»»

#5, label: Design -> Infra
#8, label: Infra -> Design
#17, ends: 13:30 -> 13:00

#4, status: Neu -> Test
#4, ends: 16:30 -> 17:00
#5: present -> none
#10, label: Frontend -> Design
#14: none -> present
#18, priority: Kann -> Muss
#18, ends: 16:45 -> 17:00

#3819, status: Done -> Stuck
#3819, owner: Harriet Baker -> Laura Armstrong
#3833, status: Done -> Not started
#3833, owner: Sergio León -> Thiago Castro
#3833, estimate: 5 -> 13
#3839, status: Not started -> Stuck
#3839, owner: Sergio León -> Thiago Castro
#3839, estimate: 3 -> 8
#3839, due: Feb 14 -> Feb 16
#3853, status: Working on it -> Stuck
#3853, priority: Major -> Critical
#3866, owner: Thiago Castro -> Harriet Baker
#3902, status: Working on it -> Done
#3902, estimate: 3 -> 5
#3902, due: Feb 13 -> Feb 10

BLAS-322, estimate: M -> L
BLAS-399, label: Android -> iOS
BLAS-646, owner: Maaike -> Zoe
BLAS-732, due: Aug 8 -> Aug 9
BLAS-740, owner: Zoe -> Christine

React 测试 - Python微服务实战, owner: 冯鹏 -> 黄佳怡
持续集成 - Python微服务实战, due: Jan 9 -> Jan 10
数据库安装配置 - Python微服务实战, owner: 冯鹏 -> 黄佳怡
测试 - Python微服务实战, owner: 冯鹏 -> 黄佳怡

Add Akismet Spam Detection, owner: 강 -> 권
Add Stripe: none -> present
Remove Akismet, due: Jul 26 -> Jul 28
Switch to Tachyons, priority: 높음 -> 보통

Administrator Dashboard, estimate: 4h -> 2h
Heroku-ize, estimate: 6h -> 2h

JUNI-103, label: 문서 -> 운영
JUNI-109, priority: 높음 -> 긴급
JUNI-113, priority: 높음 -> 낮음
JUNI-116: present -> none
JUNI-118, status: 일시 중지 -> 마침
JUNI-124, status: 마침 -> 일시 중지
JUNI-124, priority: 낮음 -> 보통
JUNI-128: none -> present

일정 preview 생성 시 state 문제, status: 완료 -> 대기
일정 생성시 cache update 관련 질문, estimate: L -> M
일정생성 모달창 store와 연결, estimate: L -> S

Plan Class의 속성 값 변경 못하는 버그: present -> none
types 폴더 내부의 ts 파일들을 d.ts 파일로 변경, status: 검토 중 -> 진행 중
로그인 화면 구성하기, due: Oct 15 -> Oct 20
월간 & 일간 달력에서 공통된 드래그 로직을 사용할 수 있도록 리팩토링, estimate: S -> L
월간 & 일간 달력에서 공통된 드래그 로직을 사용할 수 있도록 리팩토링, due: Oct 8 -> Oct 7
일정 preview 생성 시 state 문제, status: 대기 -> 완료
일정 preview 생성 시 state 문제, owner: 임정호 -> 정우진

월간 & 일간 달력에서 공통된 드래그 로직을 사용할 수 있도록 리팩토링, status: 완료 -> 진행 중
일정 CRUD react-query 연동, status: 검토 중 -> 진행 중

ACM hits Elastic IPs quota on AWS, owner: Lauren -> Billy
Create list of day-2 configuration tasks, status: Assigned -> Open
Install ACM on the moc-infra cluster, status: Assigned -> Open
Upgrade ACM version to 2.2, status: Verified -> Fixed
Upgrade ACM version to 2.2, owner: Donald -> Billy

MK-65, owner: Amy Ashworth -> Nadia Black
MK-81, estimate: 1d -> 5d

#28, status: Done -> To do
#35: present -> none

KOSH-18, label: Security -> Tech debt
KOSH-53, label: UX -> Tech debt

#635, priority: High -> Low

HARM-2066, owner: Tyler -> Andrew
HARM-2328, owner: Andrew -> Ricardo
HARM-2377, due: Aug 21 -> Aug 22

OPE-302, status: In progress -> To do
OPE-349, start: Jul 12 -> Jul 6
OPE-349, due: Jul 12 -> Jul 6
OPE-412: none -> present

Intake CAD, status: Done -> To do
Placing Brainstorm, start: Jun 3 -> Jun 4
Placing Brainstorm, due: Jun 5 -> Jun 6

««

• What you need to do: Every line from the line containing "Add Akismet Spam Detection, owner: 강 -> 권" through the line containing "JUNI-128: none -> present" in the records above must be retyped exactly. Leave out the rest.

• Your response:
Add Akismet Spam Detection, owner: 강 -> 권
Add Stripe: none -> present
Remove Akismet, due: Jul 26 -> Jul 28
Switch to Tachyons, priority: 높음 -> 보통

Administrator Dashboard, estimate: 4h -> 2h
Heroku-ize, estimate: 6h -> 2h

JUNI-103, label: 문서 -> 운영
JUNI-109, priority: 높음 -> 긴급
JUNI-113, priority: 높음 -> 낮음
JUNI-116: present -> none
JUNI-118, status: 일시 중지 -> 마침
JUNI-124, status: 마침 -> 일시 중지
JUNI-124, priority: 낮음 -> 보통
JUNI-128: none -> present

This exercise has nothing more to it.